The Importance of Being Discrete: Measuring the Impact of Discretization in End-to-End Differentially Private Synthetic Data
Journal:
arXiv
Published Date:
Apr 9, 2025
Abstract
Differentially Private (DP) generative marginal models are often used in the
wild to release synthetic tabular datasets in lieu of sensitive data while
providing formal privacy guarantees. These models approximate low-dimensional
marginals or query workloads; crucially, they require the training data to be
pre-discretized, i.e., continuous values need to first be partitioned into
bins. However, as the range of values (or their domain) is often inferred
directly from the training data, with the number of bins and bin edges
typically defined arbitrarily, this approach can ultimately break end-to-end DP
guarantees and may not always yield optimal utility.
In this paper, we present an extensive measurement study of four
discretization strategies in the context of DP marginal generative models.

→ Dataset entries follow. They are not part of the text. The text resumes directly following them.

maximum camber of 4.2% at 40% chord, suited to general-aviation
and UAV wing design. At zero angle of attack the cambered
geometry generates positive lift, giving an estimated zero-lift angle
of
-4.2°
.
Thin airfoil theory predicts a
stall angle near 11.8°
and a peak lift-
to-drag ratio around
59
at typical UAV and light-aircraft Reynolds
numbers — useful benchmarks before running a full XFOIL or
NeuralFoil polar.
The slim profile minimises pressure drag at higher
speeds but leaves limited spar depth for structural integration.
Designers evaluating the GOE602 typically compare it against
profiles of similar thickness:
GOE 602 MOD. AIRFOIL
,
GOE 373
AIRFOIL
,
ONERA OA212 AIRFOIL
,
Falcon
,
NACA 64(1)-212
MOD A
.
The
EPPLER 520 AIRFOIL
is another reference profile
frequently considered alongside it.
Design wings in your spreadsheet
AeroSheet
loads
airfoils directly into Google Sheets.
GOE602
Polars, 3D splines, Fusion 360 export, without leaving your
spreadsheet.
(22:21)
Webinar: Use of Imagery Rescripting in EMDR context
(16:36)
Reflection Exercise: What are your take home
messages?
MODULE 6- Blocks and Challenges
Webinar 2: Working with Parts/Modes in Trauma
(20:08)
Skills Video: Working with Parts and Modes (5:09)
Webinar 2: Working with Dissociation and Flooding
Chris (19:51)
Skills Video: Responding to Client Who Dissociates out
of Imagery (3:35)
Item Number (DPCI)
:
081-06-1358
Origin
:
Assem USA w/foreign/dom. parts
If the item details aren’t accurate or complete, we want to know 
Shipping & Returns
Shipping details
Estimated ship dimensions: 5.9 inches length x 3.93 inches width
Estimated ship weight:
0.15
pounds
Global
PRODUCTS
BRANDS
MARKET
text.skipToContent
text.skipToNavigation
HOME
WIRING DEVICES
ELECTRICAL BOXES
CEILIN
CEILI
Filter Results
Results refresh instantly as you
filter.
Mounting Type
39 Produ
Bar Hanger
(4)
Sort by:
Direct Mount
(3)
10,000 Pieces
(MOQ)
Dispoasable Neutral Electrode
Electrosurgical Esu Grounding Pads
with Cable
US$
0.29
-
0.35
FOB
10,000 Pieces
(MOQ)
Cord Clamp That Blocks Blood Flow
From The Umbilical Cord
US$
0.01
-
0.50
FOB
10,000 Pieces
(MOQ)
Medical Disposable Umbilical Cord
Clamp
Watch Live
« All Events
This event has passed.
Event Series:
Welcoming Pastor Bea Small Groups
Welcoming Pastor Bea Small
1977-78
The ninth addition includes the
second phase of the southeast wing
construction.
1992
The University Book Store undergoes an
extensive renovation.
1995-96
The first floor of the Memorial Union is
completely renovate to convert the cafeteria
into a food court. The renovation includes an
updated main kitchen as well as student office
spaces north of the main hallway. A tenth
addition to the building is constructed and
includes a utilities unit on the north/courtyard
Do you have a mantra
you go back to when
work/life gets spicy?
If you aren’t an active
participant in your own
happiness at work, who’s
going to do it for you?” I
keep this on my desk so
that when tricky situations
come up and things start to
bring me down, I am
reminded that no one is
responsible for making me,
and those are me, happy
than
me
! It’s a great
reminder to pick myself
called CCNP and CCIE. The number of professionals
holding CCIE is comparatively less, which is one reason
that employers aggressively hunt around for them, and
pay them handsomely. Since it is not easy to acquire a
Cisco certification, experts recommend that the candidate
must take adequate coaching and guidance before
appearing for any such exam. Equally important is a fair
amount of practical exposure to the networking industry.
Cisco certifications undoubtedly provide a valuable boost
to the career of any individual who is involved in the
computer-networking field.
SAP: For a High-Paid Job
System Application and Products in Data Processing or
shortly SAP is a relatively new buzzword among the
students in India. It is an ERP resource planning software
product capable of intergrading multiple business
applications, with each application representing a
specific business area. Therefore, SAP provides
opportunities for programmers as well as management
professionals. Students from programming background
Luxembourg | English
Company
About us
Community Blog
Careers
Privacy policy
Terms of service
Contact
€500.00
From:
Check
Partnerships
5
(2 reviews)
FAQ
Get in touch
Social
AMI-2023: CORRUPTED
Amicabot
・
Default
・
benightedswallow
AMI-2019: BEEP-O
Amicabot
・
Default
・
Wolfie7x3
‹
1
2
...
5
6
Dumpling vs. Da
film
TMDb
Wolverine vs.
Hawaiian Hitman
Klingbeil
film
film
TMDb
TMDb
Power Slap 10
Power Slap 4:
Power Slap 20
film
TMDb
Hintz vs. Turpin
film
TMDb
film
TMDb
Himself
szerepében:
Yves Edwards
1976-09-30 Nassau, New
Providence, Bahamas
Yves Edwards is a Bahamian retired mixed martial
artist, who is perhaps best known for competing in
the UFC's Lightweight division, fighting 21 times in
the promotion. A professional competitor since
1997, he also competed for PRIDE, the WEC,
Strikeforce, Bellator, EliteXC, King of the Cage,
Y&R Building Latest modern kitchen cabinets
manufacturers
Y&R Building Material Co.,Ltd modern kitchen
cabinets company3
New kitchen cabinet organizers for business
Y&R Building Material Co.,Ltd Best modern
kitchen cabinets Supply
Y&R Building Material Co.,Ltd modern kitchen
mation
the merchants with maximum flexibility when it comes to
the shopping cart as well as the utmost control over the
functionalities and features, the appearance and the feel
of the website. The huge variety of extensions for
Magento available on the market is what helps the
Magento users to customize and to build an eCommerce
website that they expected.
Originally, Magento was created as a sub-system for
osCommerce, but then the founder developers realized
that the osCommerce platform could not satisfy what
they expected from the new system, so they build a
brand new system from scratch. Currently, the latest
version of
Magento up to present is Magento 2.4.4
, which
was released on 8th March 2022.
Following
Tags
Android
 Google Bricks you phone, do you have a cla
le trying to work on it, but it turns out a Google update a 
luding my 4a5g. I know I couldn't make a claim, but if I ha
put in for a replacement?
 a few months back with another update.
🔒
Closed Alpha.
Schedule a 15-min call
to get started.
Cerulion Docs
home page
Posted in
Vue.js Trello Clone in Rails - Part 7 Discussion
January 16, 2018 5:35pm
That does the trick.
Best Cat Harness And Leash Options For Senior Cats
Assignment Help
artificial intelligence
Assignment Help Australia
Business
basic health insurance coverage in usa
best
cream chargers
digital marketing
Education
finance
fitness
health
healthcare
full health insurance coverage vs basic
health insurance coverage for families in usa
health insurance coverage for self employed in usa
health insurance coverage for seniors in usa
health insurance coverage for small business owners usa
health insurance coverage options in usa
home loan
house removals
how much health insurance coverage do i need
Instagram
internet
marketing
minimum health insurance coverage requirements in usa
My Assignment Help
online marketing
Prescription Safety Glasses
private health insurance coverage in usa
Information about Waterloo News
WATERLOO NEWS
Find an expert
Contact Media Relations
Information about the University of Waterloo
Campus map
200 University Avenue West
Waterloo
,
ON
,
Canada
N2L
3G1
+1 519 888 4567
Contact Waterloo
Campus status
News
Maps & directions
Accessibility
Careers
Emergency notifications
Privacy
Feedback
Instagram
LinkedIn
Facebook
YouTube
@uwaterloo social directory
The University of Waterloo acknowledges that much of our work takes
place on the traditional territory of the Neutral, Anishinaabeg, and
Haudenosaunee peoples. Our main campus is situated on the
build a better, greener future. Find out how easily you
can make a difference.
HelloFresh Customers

More
precisely, we design DP versions of three discretizers (uniform, quantile, and
k-means) and reimplement the PrivTree algorithm. We find that optimizing both
the choice of discretizer and bin count can improve utility, on average, by
almost 30% across six DP marginal models, compared to the default strategy and
number of bins, with PrivTree being the best-performing discretizer in the
majority of cases. We demonstrate that, while DP generative models with
non-private discretization remain vulnerable to membership inference attacks,
applying DP during discretization effectively mitigates this risk. Finally, we
propose an optimized approach for automatically selecting the optimal number of
bins, achieving high utility while reducing both privacy budget consumption and
computational overhead.